2. Use the `to_csv()` method on the `train` DataFrame to save it to the specified path.

**Reasoning**:
To save the `train` DataFrame to Google Drive, I need to define the save path and then use the `to_csv()` method. It's also good practice to ensure the directory exists before saving.



In [17]:
import os

drive_path = '/content/gdrive/MyDrive/FinRL_Data/'
os.makedirs(drive_path, exist_ok=True)

train.to_csv(f'{drive_path}train_data.csv', index=False)
print(f"'train_data.csv' saved to {drive_path}")

'train_data.csv' saved to /content/gdrive/MyDrive/FinRL_Data/


## Save `trade_data.csv` to Google Drive

### Subtask:
Save the `trade_data.csv` DataFrame to a CSV file in the same designated folder within Google Drive.

#### Instructions
1. Use the `to_csv()` method on the `trade` DataFrame to save it to the specified path.

**Reasoning**:
To save the `trade` DataFrame to Google Drive, I will use the `to_csv()` method with the previously defined `drive_path`.



In [18]:
trade.to_csv(f'{drive_path}trade_data.csv', index=False)
print(f"'trade_data.csv' saved to {drive_path}")

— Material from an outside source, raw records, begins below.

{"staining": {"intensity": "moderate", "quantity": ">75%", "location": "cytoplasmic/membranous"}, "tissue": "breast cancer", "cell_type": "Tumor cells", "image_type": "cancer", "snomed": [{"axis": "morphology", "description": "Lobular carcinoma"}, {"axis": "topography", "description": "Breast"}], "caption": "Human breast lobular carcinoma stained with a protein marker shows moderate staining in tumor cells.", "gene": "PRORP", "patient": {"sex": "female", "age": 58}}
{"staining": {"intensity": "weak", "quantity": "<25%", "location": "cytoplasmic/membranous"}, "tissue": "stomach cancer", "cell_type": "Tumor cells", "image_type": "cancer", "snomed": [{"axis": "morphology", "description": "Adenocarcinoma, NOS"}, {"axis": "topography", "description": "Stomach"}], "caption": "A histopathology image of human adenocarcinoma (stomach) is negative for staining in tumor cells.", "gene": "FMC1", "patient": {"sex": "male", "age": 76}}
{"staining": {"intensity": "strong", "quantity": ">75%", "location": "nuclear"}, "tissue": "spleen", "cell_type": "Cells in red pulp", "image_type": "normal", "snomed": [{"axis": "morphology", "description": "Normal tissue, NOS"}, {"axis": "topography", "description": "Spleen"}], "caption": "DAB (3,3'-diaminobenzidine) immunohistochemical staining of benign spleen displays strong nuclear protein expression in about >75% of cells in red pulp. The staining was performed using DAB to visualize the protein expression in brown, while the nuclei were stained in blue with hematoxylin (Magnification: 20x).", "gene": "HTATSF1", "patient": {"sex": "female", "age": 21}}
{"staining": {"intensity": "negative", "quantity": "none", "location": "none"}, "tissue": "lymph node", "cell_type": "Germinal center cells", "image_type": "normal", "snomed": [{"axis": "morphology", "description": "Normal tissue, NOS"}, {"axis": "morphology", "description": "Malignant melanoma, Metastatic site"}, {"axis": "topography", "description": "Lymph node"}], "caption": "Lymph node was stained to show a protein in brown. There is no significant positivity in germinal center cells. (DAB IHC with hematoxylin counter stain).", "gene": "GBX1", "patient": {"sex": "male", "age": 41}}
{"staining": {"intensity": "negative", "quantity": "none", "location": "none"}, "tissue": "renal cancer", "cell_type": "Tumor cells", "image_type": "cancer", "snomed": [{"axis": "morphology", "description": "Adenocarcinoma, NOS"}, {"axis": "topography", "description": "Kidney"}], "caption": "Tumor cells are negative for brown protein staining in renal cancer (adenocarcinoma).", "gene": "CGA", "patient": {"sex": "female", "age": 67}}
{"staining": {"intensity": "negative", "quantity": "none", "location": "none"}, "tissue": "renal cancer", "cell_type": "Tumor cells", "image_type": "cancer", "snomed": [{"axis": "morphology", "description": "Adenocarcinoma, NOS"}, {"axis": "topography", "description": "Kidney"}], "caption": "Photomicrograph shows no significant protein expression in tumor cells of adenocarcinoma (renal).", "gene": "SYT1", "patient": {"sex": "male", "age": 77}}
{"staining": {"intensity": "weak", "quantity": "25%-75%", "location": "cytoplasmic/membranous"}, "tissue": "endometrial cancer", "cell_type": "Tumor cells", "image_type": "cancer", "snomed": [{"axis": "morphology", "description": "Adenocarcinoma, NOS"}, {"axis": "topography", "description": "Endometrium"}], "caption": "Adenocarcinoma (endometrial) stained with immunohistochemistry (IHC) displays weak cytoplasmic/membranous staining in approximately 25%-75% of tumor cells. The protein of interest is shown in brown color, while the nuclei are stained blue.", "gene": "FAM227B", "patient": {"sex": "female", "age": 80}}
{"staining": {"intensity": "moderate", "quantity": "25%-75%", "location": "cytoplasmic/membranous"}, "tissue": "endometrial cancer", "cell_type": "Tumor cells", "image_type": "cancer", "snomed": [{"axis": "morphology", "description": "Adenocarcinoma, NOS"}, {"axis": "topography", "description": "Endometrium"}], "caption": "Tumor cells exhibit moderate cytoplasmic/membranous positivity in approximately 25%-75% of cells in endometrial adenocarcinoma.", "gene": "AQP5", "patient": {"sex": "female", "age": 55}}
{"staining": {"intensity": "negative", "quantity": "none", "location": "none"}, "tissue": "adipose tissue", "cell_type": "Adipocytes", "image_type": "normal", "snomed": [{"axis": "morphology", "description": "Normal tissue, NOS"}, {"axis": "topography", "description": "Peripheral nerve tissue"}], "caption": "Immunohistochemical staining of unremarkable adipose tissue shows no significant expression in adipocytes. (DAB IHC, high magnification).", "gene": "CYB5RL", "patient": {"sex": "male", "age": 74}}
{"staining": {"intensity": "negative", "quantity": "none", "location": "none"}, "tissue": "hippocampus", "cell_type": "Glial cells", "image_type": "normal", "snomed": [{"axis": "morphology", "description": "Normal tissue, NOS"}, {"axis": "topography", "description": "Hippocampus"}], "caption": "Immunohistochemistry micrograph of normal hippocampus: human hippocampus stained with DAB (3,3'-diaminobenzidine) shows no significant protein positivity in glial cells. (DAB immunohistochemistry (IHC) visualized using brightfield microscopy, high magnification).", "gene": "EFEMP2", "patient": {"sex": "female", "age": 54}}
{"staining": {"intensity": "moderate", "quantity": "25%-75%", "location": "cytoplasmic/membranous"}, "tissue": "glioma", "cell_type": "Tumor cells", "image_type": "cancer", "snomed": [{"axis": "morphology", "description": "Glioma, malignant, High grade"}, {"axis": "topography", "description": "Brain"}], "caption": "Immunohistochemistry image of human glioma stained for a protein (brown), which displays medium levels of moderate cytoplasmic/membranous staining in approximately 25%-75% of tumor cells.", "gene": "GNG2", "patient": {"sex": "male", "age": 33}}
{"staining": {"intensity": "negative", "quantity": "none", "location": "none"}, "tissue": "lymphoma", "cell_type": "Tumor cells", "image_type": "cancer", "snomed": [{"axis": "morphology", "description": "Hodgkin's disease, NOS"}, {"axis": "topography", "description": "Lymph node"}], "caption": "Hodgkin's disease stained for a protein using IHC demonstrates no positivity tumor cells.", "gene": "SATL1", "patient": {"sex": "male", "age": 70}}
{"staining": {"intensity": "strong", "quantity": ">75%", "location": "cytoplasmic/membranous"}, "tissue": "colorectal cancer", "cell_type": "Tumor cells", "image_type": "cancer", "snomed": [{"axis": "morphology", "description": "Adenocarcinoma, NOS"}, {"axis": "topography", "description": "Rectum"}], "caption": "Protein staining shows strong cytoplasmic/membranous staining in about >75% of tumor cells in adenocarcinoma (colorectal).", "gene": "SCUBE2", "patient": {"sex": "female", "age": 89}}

'trade_data.csv' saved to /content/gdrive/MyDrive/FinRL_Data/


## Confirm Files Saved to Google Drive

### Subtask:
Verify that `train_data.csv` and `trade_data.csv` are present in the specified Google Drive folder.

#### Instructions
1. List the contents of the `drive_path` directory to confirm the presence of the saved CSV files.

**Reasoning**:
To confirm the files are saved, I will list the contents of the Google Drive path where the files were supposedly saved and check for their presence.



In [19]:
import os

# Ensure drive_path is accessible from previous cells or re-define if necessary
# drive_path = '/content/gdrive/MyDrive/FinRL_Data/'

# List contents of the directory
print(f"Contents of {drive_path}:")
print(os.listdir(drive_path))

# Verify files are present
expected_files = ['train_data.csv', 'trade_data.csv']
found_files = [f for f in expected_files if f in os.listdir(drive_path)]

if len(found_files) == len(expected_files):
    print("All expected files confirmed in Google Drive.")
else:
    print(f"Missing files: {set(expected_files) - set(found_files)}")

Contents of /content/gdrive/MyDrive/FinRL_Data/:
['train_data.csv', 'trade_data.csv']
All expected files confirmed in Google Drive.


## Summary:

### Data Analysis Key Findings
*   Google Drive was successfully mounted at `/content/gdrive`.
*   The `train_data.csv` file was successfully saved to `/content/gdrive/MyDrive/FinRL_Data/`.
*   The `trade_data.csv` file was successfully saved to `/content/gdrive/MyDrive/FinRL_Data/`.
*   Both `train_data.csv` and `trade_data.csv` were confirmed to be present in the specified Google Drive folder.

### Insights or Next Steps
*   The data persistence achieved by saving the CSV files to Google Drive ensures that the processed data is readily available for future sessions or collaborative work without reprocessing.
*   The saved data can now be easily accessed for subsequent steps in the FinRL project, such as model training or backtesting, directly from Google Drive.